The latest news from the world's peak climate body is disturbing, but there is still a course for action to reduce the impact of global warming, Kiama Greens councillor Kathy Rice said.
The United Nations' Intergovernmental Panel on Climate Change's latest report found the effects of climate change are already being felt - and they are widespread, rapid and intensifying.
Released this week, the report found that many of the changes observed by scientists worldwide were unprecedented in thousands of years, and some - such as sea level rises - would take hundreds of years, at least, to reverse.
The IPCC found that "strong and sustained reductions" in carbon dioxide and other greenhouse gases would limit the impact, but if not, limiting warming to even two degrees "will be beyond reach".
We are on a three degrees warming trajectory, and that's not habitableKiama Cr Kathy Rice
"The latest information is quite disturbing but not without some course of action that's still possible," Cr Rice said.
"We really all need to consider how we can act to address climate change.
"It's reassuring that council has recently adopted a net-zero emissions policy by 2030. That's just from council operations alone, but following that council will engage in a conversation with the community to see how they can contribute to reducing emissions across the whole municipality.

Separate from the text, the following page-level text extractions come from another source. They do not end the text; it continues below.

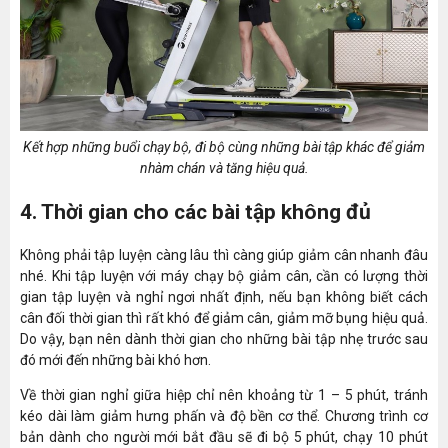
Kết hợp những buổi chạy bộ, đi bộ cùng những bài tập khác để giảm
nhàm chán và tăng hiệu quả.
4. Thời gian cho các bài tập không đủ
Không phải tập luyện càng lâu thì càng giúp giảm cân nhanh đâu
nhé. Khi tập luyện với máy chạy bộ giảm cân, cần có lượng thời
gian tập luyện và nghỉ ngơi nhất định, nếu bạn không biết cách
cân đối thời gian thì rất khó để giảm cân, giảm mỡ bụng hiệu quả.
Do vậy, bạn nên dành thời gian cho những bài tập nhẹ trước sau
đó mới đến những bài khó hơn.
Về thời gian nghỉ giữa hiệp chỉ nên khoảng từ 1 – 5 phút, tránh
kéo dài làm giảm hưng phấn và độ bền cơ thể. Chương trình cơ
bản dành cho người mới bắt đầu sẽ đi bộ 5 phút, chạy 10 phút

"[Our role] is just to keep the conversation going in Kiama, to alert people that we are on a three degrees warming trajectory, and that's not habitable, and not what we want for our children and future generations."
Illawarra environmental group Protect Our Water Alliance said the news must mean the end of the coal industry in Australia.

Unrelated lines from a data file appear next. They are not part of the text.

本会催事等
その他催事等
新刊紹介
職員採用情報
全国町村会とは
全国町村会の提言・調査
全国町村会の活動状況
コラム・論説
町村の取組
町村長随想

"The future described in the latest IPCC report is a more extreme, unstable and unfair future for our communities," spokeswoman Dr Rada Germanos said.
"Our water catchment and water security will become more precious and important in a climate-changed future, yet our governments continue to allow highly destructive mining within it."

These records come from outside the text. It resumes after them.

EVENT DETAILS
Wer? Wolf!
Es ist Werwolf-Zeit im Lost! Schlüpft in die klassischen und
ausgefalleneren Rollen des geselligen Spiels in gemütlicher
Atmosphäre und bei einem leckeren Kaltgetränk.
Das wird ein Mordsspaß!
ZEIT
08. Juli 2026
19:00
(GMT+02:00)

"This IPCC report lays bare the double-speak of mining companies that pretend to care for country and communities, whilst profiteering from climate catastrophe. We demand a permanent ban on mining in our water catchments, deep and sincere cuts to greenhouse gas emissions in our heavy industries, and robust transition plans for our communities."
Leading coal lobbyist the NSW Minerals Council said there was "a role to play" for miners.
"We acknowledge that sustained global action is required to reduce the risks of human-induced climate change," a spokesman said in a statement.
"The NSW Minerals Council supports a measured transition to a low emissions global economy.
"Access to reliable and affordable energy is central to the long-term sustainable success of our economy.
"All sectors of the economy have a role to play in meeting the challenge of Australia's emissions reductions targets, including the resources sector."